Metin Bölümü:
------------------------------------------------

EPDK eski Başkanı Yusuf Günay emekli olamadı

Kaynak : Zaman
Haber Giriş : 22 Aralık 2007 07:51, Son Güncelleme : 27 Mart 2018 00:42

Maaşım da yok sigortam da

6 yıl Enerji Piyasası Düzenleme Kurumu başkanlığı yapan Yusuf Günay, şimdilik 'kendini dinlendiriyor'. Gelen telefonların sayısı azalsa da 'artık gerçek dostları' tarafından arandığı için çok mutlu olduğunu söylüyor.

Yusuf Günay, 2001'de atandığı Enerji Piyasası Düzenleme Kurumu (EPDK) Başkanlığı'ndaki görev süresini 19 Kasım itibarıyla tamamladı. Başkanlığı döneminde 100 milyar dolarlık büyüklüğe ulaşan elektrik, petrol, doğalgaz ve LPG sektörüyle ilgili pek çok kritik karara imza attı. Fakat en çok konuşulan kararı, akaryakıt sektörüne kestiği 1,6 milyar dolarlık idari para cezası oldu.

Beyanları başta enerji çevreleri olmak üzere kamuoyu tarafından dikkatle takip edilen Günay, bugünlerde 'kendini dinlendiriyor'. Emeklilik süresi dolmadığı için maaşı kesilmiş. 20 gündür sigortası da yok. Sorularımızı cevaplandırırken kimseye kırgın olmadığını belirtse de kırgınlığı yer yer bakışlarına aksediyor. Hayatında nelerin değiştiğini, "Evdeki düzen bozuldu. Çünkü eve sadece geceleri gelen, cumartesi-pazarı kurumda geçiren biriydim. Görev bitti, iş de yok. Evde daha uzun süreli kalıyorum, ev için alışık olunmayan bir durum." sözleri ile aktarıyor. İşte Günay'ın ÇEAŞ ve Kepez'den İran doğalgazına, akaryakıt cezalarından enerji ihalelerine dair görüşleri...

------------------------------------------------

Verilen Malzeme:
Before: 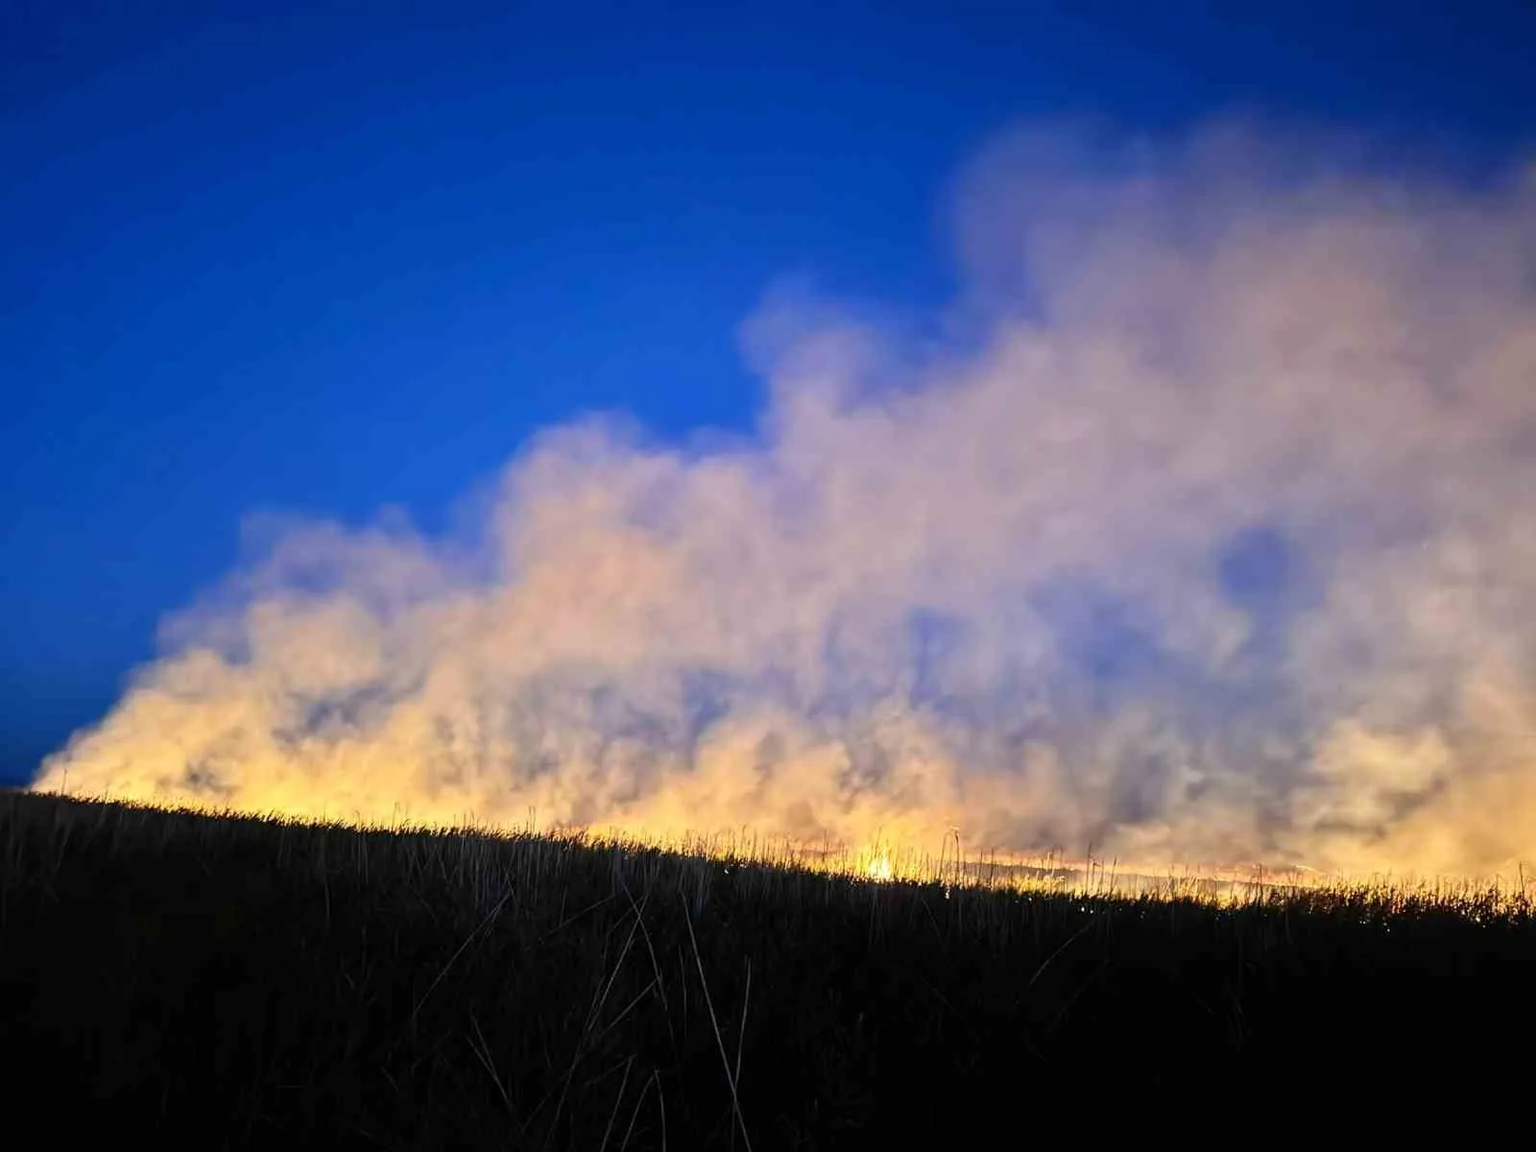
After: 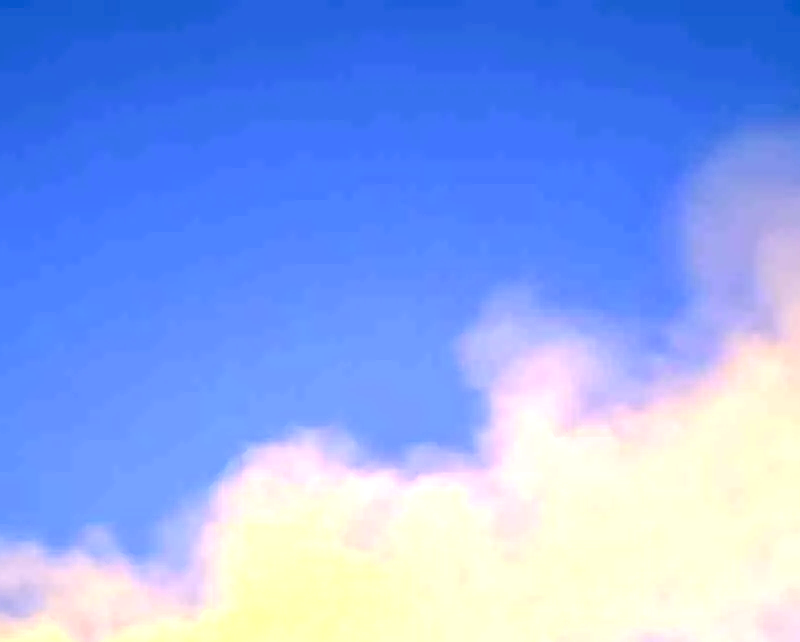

------------------------------------------------

Alıştırma Yönergeleri:
- a) Haber metninde "Kaynak : Zaman" ifadesinden "mutlu olduğunu söylüyor." ifadesine kadar uzanan bölümün tamamını olduğu gibi yazıya geçirin.
- b) Aşağıdaki ifadelerin haber metniyle uyuşup uyuşmadığını belirtin. Her biri için "evet" ya da "hayır" deyin ve metindeki belirleyici sözleri aynen alıntılayın.
(i) Yusuf Günay, EPDK başkanlığına 2001'de atandı.
(ii) Günay'ın maaşı, emeklilik süresi dolduğu için kesildi.
(iii) Akaryakıt sektörüne kesilen idari para cezası 1 milyar dolardı.
- c) Haber metnine göre Yusuf Günay kaç gündür sigortasız?

Sonuçlar:
- a)
Kaynak : Zaman
Haber Giriş : 22 Aralık 2007 07:51, Son Güncelleme : 27 Mart 2018 00:42

Maaşım da yok sigortam da

6 yıl Enerji Piyasası Düzenleme Kurumu başkanlığı yapan Yusuf Günay, şimdilik 'kendini dinlendiriyor'. Gelen telefonların sayısı azalsa da 'artık gerçek dostları' tarafından arandığı için çok mutlu olduğunu söylüyor.

- b)
(i) Evet: "2001'de atandığı Enerji Piyasası Düzenleme Kurumu (EPDK) Başkanlığı'ndaki"
(ii) Hayır: "Emeklilik süresi dolmadığı için maaşı kesilmiş."
(iii) Hayır: "akaryakıt sektörüne kestiği 1,6 milyar dolarlık idari para cezası"

- c) 20 gündür sigortası yok.